** START OF DATASET RECORDS **

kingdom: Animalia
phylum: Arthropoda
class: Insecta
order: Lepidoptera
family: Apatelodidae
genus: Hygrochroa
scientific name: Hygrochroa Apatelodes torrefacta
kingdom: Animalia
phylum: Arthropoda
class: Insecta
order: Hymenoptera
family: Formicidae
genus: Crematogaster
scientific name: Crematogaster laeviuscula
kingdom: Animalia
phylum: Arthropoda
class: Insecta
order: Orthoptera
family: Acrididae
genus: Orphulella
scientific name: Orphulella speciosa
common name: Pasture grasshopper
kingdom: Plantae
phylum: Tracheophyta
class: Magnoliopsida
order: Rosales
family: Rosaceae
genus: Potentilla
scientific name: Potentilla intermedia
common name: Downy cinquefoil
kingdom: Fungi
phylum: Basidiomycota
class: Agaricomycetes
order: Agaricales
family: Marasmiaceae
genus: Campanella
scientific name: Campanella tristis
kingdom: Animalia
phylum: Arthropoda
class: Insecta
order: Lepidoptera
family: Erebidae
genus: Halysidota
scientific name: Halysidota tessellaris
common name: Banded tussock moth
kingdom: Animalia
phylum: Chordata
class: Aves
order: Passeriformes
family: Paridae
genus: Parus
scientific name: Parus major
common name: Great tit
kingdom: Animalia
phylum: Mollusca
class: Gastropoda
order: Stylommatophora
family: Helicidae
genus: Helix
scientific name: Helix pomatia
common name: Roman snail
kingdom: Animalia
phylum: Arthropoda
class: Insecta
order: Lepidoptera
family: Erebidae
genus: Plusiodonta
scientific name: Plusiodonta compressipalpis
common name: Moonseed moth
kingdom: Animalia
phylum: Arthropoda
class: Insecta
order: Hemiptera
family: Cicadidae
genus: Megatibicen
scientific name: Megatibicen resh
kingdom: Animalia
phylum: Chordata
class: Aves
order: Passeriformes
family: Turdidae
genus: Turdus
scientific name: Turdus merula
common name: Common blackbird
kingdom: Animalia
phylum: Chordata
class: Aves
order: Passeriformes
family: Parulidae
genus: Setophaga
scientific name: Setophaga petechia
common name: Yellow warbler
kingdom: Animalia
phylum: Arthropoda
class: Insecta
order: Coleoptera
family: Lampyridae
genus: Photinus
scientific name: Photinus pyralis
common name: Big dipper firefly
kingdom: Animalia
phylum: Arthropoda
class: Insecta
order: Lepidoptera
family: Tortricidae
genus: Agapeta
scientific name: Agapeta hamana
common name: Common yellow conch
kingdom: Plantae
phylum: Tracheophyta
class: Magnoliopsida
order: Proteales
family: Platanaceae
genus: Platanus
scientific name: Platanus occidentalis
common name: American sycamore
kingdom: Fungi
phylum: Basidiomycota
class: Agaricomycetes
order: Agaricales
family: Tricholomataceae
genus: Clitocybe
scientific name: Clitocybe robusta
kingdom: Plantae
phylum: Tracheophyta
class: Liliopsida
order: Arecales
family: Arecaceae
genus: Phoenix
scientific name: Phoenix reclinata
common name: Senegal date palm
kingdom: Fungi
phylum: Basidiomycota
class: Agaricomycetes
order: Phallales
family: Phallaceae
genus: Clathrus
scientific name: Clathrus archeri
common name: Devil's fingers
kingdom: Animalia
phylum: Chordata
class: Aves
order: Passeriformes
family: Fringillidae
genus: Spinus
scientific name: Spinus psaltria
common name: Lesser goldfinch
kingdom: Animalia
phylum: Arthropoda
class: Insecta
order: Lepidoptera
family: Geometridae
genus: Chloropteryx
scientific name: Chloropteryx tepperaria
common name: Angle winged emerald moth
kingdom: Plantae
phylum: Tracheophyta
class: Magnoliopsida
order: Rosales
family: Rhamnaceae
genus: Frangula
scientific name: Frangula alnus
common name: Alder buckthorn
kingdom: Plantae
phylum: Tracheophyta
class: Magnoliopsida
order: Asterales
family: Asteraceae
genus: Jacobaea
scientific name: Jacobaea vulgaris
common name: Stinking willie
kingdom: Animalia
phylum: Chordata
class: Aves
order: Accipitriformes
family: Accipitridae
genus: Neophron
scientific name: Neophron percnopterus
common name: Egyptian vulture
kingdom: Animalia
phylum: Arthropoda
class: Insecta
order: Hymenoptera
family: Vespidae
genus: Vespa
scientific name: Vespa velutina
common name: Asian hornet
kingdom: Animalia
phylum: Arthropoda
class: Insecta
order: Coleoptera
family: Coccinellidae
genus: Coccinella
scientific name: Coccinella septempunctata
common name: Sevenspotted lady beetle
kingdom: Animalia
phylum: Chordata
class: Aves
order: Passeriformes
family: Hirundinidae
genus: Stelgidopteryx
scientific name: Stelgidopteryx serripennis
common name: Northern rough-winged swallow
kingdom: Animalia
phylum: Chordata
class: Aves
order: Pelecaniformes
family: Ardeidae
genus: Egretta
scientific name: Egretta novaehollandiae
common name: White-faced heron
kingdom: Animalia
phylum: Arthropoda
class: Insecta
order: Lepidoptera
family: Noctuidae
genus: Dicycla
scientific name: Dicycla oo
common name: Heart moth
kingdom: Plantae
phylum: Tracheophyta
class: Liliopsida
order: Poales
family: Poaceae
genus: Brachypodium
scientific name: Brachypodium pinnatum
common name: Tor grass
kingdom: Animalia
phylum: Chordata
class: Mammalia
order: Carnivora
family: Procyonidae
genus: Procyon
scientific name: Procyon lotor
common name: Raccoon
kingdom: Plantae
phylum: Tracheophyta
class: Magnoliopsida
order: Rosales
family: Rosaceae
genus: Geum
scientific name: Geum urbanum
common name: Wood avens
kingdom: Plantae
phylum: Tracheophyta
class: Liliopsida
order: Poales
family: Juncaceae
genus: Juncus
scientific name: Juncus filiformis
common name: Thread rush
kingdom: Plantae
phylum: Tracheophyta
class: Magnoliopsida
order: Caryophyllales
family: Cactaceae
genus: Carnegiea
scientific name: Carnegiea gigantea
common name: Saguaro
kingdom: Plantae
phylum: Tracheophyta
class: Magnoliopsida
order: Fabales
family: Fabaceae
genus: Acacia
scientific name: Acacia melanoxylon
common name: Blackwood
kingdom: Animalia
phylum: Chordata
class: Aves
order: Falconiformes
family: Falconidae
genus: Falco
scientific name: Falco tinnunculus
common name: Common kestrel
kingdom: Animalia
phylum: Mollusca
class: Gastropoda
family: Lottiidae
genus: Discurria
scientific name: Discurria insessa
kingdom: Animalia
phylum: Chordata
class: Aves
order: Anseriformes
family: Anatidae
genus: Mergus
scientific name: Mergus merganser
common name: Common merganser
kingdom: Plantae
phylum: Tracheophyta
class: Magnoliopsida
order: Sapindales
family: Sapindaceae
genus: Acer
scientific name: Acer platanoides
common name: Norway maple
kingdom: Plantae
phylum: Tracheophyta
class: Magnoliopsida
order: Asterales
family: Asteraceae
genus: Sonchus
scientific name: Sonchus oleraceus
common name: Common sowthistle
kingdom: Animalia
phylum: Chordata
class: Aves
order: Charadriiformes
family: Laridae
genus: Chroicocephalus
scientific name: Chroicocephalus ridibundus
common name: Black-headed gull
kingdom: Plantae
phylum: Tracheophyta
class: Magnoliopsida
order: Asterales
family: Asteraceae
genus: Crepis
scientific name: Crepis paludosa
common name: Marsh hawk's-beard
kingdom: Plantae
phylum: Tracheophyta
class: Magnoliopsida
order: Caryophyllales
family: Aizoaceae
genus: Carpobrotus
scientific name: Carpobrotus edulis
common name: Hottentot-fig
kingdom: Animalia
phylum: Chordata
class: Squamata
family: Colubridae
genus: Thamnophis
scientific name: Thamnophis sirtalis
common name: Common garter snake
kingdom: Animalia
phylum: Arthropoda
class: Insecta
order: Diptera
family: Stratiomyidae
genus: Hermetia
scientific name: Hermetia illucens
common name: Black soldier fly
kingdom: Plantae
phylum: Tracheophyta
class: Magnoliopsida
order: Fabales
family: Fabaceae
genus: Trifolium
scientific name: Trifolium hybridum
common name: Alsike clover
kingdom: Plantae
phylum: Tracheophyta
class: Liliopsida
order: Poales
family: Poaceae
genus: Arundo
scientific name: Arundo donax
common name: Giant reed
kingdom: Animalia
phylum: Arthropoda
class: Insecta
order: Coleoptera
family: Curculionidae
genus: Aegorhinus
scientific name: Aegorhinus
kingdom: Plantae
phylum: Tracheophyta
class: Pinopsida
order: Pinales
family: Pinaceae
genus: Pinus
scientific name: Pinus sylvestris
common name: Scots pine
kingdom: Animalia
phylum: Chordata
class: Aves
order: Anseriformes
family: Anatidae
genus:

** END OF DATASET RECORDS **

▸ YOUR TASK
Rewrite the part of the records that opens with the line containing "genus: Crepis" and closes with the line containing "genus: Hermetia" as a Markdown table. Use the columns Row and Record line, give each line a row number, and leave out any blank lines.

▸ ANSWER FOR THIS EXERCISE
| Row | Record line |
|---|---|
| 1 | genus: Crepis |
| 2 | scientific name: Crepis paludosa |
| 3 | common name: Marsh hawk's-beard |
| 4 | kingdom: Plantae |
| 5 | phylum: Tracheophyta |
| 6 | class: Magnoliopsida |
| 7 | order: Caryophyllales |
| 8 | family: Aizoaceae |
| 9 | genus: Carpobrotus |
| 10 | scientific name: Carpobrotus edulis |
| 11 | common name: Hottentot-fig |
| 12 | kingdom: Animalia |
| 13 | phylum: Chordata |
| 14 | class: Squamata |
| 15 | family: Colubridae |
| 16 | genus: Thamnophis |
| 17 | scientific name: Thamnophis sirtalis |
| 18 | common name: Common garter snake |
| 19 | kingdom: Animalia |
| 20 | phylum: Arthropoda |
| 21 | class: Insecta |
| 22 | order: Diptera |
| 23 | family: Stratiomyidae |
| 24 | genus: Hermetia |